Although no insurer covers a cosmetic surgical procedure in their own right, a procedure which offers both an aesthetic and functional benefit may be partly covered by Medicare. This depends on whether the surgery is on the Medicare Benefits Schedule (MBS), says Dr Tansley.
For example, although abdominoplasty (also known as tummy tuck) can be classified as a cosmetic procedure which reduces the appearance of excess skin, it’s also deemed as a way to prevent skin infections. Similarly rhinoplasty – a surgery which changes the shape of the nose – can also be recommended to treat airway obstructions.
To see if your health concern may qualify for a surgery that’s on the MBS, you’d first need to visit your GP, who would refer you to the appropriate surgeon for a consult.
Is plastic surgery covered by private health insurance?
In addition to potential Medicare cover, your private health insurance may also subsidise part of your treatment, depending on your policy.
Just keep in mind that private health insurers are not required to subsidise elective operations that aren’t medically necessary.
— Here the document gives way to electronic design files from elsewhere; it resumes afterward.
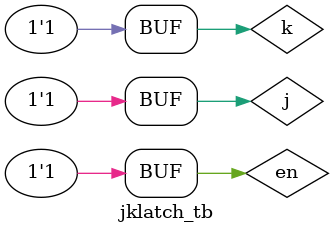
<source format=v>
module jklatch(
  input en,j,k,
   output reg q);
 always@(*)begin
   if(en)begin
     case({j,k})
       2'b00:q=~q;
       2'b01:q=1'b0;
       2'b10:q=1'b1;
       2'b11:q=q; 
     endcase
   end
 end
endmodule

//testbench code
module jklatch_tb;
  reg en,j,k;
  wire q;
  jklatch uut(.en(en),.j(j),.k(k),.q(q));
  initial begin
    en=0;j=0;k=0;#5;
    j=0;k=1;#5;
    j=1;k=0;#5;
    j=1;k=1;#5;
    
    en=1;j=0;k=0;#5;
    j=0;k=1;#5;
    j=1;k=0;#5;
    j=1;k=1;#5;
  end
  
  initial begin
    $dumpfile("jklatch.vcd");
    $dumpvars(1,jklatch_tb);
  end
  initial begin
    $monitor("Time=%0t EN=%b J=%b K=%b Q=%b",$time,en,j,k,q);
  end
endmodule

</source>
Therefore, it’s important to check the terms and conditions of your policy before committing.
How much you’re able to claim will also depend on your specific health fund and whether any waiting periods apply.
FAQs: Private Health Insurance Extras
How do I find a good cosmetic surgeon?
Given the expense, risk and invasive nature of cosmetic surgery, Dr Tansley recommends patients seek surgeons who are qualified and have training in the surgical area you’re seeking.
He also specifies that plastic surgeons are not automatically trained in cosmetic surgery, meaning “it’s very important” patients choose a surgeon who is “specifically trained in cosmetic surgery”.
Dr Tansley also recommends patients ask their surgeon the following questions as well:
1. How many of the specific surgical procedure have they done? While there isn’t a “specific number,” they should be able to demonstrate they’re trained and experienced in the procedure and “give some confidence to a patient”.
2. Can the surgeon show before and after images? Similarly, can you find patient reviews with positive experiences?
3. Ask questions to find out the nature of a surgeon’s practice. This includes whether they work in an accredited hospital, do they have an accredited anaesthetist, what are the qualifications of the staff they work with (like trained nurse assistants).
Dr Tansley says these questions will help gauge a surgeon’s experience and consider what might happen if complications arise.
“It’s very important to for a patient to appreciate that before they go forward for cosmetic surgery,” he said.
How long do I have to wait before I can claim on plastic surgery?
This depends on your individual policy and the procedure you’re looking to claim on.
According to the Commonwealth Ombudsman, customers looking to upgrade their policy to include plastic and reconstructive procedures also face waiting periods. It states that if the treatment your require applies to a pre-existing condition, or for maternity services (obstetrics), you will have to wait for 12 months before you’re entitled to these services.